MATERIAL TO PROCESS Start Marker
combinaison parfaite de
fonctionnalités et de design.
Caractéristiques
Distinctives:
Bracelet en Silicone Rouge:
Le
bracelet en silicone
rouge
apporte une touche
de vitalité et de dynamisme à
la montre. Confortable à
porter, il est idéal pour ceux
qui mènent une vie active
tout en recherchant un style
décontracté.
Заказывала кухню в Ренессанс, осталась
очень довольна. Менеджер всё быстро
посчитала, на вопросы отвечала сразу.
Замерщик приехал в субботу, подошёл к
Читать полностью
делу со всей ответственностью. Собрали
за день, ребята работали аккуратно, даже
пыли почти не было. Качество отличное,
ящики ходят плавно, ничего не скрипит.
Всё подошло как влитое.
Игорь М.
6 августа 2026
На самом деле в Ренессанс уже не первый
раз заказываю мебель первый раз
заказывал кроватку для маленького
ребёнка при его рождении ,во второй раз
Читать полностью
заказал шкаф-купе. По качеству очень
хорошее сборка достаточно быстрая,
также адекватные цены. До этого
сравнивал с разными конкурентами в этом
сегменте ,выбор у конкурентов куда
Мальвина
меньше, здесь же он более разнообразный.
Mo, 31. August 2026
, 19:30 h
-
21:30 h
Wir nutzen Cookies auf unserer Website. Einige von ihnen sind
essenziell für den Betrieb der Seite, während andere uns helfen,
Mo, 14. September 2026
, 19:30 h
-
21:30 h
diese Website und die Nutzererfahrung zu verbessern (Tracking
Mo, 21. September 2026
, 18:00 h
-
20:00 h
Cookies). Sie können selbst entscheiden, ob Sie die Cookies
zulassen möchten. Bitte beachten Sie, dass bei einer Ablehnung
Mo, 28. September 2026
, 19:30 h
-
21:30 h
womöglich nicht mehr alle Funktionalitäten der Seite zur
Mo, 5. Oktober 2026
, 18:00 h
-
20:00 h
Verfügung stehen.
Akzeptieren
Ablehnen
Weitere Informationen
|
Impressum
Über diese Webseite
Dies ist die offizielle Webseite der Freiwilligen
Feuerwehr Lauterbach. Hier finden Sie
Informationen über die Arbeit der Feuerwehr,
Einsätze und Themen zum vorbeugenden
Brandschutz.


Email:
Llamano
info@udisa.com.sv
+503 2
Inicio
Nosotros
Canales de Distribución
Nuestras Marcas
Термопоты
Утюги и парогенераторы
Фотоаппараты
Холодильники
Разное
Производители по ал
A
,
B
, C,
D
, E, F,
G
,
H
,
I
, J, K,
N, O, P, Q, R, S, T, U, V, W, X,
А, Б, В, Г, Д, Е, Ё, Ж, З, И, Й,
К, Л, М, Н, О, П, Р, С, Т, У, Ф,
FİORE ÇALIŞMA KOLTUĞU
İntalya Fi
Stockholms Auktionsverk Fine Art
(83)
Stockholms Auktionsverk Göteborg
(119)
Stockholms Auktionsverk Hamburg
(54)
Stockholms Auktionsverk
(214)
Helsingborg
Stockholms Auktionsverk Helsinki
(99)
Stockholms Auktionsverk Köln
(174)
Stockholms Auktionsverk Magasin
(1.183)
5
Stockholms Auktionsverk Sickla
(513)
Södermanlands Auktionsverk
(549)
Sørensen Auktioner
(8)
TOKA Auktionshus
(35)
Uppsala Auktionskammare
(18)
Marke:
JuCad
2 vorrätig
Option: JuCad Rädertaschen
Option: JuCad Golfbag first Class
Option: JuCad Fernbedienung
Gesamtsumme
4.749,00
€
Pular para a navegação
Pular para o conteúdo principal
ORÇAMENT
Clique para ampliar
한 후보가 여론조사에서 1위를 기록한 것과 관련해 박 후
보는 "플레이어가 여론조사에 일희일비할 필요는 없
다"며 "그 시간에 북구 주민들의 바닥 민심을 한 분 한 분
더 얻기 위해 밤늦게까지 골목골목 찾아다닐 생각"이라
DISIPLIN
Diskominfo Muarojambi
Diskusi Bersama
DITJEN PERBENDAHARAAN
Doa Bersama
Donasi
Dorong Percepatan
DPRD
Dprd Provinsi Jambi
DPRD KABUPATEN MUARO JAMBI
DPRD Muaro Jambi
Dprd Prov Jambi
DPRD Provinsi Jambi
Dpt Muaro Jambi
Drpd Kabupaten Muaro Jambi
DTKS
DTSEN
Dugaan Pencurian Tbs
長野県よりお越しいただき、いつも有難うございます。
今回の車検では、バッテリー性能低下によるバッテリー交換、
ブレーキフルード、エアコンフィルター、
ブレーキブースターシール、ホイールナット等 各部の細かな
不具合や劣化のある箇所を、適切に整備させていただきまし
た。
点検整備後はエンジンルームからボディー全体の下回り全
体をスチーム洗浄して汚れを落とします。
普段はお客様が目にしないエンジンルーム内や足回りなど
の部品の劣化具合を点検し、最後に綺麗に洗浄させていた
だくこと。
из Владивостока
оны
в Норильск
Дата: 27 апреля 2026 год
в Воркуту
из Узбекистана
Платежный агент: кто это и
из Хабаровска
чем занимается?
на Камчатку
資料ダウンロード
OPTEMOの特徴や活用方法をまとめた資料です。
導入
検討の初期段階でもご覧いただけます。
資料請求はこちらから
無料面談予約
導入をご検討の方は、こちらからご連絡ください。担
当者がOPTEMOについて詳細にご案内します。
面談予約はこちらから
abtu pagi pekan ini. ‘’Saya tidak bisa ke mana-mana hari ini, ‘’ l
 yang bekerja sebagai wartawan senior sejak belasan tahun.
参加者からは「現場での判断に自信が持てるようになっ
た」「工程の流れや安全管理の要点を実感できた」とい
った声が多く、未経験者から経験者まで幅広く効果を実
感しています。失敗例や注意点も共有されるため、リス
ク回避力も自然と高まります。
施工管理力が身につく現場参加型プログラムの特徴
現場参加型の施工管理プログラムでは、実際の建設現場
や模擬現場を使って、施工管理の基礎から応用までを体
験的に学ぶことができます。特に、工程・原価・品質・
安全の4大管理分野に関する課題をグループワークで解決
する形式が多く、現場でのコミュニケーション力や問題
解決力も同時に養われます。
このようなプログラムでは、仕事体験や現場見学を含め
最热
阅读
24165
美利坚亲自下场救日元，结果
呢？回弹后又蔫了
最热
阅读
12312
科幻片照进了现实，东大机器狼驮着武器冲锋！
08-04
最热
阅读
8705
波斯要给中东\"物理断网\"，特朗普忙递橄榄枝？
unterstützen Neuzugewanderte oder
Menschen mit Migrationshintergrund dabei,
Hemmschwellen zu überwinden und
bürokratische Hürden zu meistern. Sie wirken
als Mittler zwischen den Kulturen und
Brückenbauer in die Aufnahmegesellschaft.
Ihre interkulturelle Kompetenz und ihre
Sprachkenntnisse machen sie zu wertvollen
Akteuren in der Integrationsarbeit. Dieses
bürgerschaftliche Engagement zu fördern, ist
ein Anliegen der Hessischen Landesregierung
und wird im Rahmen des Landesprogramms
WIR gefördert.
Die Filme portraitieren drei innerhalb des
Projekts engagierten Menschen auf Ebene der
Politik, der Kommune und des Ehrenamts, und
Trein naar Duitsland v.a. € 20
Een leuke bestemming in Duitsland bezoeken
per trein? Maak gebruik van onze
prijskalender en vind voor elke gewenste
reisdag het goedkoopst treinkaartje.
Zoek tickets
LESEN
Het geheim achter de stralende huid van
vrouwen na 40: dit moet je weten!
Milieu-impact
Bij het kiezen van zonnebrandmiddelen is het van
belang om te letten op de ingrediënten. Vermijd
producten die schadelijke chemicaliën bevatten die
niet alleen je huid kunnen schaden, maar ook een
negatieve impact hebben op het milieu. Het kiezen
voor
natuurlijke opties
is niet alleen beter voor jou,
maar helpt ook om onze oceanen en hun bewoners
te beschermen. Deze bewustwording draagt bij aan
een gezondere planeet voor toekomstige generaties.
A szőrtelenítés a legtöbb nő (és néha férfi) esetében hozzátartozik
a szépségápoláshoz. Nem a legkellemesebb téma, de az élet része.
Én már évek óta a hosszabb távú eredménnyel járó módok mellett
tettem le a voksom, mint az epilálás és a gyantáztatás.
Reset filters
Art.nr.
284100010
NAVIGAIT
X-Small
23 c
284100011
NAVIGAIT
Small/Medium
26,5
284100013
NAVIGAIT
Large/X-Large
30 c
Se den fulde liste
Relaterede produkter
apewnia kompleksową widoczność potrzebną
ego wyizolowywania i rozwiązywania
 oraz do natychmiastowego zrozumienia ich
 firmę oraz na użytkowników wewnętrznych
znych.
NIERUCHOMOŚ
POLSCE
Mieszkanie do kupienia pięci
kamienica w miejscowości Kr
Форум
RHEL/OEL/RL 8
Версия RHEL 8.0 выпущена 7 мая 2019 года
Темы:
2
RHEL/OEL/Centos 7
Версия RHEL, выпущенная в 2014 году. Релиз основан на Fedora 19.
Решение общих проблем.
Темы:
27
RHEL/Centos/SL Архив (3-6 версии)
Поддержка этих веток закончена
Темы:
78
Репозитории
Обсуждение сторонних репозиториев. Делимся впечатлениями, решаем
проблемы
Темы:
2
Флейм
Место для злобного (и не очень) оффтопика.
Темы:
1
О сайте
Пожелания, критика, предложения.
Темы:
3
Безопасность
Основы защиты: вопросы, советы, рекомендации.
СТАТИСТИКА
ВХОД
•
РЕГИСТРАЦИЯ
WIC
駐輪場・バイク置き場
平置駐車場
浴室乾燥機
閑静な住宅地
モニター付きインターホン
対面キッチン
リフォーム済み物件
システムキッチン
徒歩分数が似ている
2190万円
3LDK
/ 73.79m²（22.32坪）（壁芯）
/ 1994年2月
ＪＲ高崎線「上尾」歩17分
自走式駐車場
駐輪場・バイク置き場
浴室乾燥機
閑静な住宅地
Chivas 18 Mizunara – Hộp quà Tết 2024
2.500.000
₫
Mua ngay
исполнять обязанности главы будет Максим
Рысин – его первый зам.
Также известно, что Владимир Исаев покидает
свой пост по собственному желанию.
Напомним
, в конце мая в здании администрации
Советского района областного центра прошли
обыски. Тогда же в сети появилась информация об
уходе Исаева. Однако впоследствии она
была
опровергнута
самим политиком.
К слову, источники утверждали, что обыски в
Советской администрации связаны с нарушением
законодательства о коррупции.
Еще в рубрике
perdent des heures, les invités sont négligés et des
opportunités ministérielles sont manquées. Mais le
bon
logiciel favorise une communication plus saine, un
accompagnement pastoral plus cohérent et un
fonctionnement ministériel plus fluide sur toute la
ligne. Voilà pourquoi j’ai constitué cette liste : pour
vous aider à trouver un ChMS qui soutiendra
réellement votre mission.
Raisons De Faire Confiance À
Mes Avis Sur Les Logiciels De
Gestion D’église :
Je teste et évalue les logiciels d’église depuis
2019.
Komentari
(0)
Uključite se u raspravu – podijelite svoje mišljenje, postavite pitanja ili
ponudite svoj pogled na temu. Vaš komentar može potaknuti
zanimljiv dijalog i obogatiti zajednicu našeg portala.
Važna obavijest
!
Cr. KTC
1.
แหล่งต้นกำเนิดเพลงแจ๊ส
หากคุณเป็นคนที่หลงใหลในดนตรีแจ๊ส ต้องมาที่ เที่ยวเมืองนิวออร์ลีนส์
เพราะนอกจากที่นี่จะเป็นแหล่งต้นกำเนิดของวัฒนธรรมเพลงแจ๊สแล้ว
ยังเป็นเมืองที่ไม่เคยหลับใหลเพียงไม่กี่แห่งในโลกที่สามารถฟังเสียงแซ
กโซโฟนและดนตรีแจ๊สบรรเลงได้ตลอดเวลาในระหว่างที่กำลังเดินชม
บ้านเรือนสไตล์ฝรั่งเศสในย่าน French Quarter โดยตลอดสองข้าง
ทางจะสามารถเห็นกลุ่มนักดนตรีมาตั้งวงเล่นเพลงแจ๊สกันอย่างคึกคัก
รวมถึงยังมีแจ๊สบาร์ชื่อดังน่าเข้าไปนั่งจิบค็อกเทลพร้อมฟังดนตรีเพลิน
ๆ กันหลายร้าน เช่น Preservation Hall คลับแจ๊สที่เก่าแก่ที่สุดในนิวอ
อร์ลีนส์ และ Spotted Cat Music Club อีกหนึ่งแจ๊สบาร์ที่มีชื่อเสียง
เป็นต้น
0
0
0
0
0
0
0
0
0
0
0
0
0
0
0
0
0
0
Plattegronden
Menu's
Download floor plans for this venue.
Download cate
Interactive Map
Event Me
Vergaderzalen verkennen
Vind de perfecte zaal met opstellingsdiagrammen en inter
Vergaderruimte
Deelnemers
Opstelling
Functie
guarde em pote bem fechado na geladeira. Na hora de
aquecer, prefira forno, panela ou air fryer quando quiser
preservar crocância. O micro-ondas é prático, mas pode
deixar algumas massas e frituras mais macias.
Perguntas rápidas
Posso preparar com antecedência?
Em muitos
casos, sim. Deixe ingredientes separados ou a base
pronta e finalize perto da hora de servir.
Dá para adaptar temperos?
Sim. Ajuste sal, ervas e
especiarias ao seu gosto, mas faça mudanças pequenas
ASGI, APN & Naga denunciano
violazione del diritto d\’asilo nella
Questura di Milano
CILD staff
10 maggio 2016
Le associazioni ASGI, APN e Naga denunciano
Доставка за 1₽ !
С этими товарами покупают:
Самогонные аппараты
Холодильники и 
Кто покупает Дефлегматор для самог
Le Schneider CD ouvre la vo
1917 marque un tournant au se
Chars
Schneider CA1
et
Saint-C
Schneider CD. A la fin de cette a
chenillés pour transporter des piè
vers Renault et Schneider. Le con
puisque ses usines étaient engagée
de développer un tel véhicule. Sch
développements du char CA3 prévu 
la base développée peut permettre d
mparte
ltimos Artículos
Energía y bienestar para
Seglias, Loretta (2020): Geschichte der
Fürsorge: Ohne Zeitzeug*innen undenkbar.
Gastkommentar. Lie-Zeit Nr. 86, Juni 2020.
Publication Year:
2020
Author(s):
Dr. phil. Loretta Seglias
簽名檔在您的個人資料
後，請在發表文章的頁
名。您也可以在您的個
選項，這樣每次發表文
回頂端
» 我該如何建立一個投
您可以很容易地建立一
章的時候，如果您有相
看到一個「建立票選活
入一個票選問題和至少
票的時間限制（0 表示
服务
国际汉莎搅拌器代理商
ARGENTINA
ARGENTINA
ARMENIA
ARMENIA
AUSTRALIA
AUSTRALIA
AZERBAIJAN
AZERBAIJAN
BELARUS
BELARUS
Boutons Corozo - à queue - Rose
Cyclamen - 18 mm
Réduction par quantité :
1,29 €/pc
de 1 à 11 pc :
MATERIAL TO PROCESS End Marker
● WRITTEN TASK: Write out again the part of the records that runs from their first line through the line containing "ящики ходят плавно, ничего не скрипит.", with both of those lines included.

● ANSWER TO THE EXERCISE:
combinaison parfaite de
fonctionnalités et de design.
Caractéristiques
Distinctives:
Bracelet en Silicone Rouge:
Le
bracelet en silicone
rouge
apporte une touche
de vitalité et de dynamisme à
la montre. Confortable à
porter, il est idéal pour ceux
qui mènent une vie active
tout en recherchant un style
décontracté.
Заказывала кухню в Ренессанс, осталась
очень довольна. Менеджер всё быстро
посчитала, на вопросы отвечала сразу.
Замерщик приехал в субботу, подошёл к
Читать полностью
делу со всей ответственностью. Собрали
за день, ребята работали аккуратно, даже
пыли почти не было. Качество отличное,
ящики ходят плавно, ничего не скрипит.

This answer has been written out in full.